I can agree with “RLHF doesn’t robustly disincentivize misaligned powerseeking that has occurred through other means” (I would expect it often does but often doesn’t). Separately from all this, I’m not so worried about LLMs because their method of gaining capabilities is based on imitation learning, but if you are more worried about imitation learning than I am or people start gaining more capabilities from “real agency” then I’d say my post doesn’t disprove the possibility of misaligned powerseeking, only arguing that it’s not what RLHF favors.
My point is that RLHF incentivizes all sorts of tnings and these things depend on content of trained model, not on what RLHF is.
It depends on both.
As far as I understand, in RLHF, PPO/DPO doesn’t directly use preferences from human raters, but instead synthetic preference data generated by a reward model. The reward model in turn is trained on preference data given by actual human raters. The reward model may be misgeneralizing this data, in which case the DPO input may include preferences that humans wouldn’t give. Which might change your conclusion.

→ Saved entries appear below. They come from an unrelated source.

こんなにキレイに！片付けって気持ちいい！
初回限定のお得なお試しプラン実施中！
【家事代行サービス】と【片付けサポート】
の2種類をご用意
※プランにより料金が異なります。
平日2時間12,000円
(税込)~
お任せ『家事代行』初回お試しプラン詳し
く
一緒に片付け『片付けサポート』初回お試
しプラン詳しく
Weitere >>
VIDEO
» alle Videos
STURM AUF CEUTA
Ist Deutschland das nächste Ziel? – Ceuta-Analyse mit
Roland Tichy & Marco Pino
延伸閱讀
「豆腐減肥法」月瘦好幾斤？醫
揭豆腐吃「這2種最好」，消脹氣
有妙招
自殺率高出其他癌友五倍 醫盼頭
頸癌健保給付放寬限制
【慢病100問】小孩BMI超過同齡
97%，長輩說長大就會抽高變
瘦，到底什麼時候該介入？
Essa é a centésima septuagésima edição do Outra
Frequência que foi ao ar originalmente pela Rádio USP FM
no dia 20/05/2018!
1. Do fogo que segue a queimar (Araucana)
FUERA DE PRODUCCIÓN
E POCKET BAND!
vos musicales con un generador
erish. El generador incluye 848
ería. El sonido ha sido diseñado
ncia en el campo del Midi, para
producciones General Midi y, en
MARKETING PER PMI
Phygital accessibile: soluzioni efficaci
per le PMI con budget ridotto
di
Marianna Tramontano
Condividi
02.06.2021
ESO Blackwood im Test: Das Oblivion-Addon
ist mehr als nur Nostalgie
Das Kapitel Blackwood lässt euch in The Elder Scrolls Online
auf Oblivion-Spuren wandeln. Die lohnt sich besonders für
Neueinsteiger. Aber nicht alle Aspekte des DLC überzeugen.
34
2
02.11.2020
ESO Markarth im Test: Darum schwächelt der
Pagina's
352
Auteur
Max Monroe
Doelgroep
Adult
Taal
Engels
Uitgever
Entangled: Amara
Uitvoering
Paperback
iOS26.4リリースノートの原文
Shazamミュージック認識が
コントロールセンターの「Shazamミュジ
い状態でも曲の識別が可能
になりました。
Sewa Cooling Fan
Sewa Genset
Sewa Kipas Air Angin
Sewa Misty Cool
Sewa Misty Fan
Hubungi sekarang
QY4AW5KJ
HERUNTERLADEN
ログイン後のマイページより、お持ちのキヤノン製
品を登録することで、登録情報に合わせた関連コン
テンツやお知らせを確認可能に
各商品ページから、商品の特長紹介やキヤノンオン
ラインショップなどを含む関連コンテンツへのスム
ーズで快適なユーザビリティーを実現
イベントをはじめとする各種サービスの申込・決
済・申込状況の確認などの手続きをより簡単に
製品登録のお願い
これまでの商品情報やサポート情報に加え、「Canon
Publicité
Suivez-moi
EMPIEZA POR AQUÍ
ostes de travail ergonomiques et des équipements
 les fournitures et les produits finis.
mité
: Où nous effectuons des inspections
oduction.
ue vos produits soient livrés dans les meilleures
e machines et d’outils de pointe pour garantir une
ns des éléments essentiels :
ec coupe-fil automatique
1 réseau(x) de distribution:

I’d say it adds an extra step of indirection where the causal structure of reality gets “blurred out” by an agent’s judgement, and so a reward model strengthens rather than weakens this dynamic?
Seems like at some point we’ll need to train on outputs too complex for humans to evaluate, then we’ll end up using training methods based on outcomes in some simulation.
I agree. Personally my main takeaway is that it’s unwise to extrapolate alignment dynamics from the empirical results of current methods. But this is a somewhat different line of argument which I made in Where do you get your capabilities from?.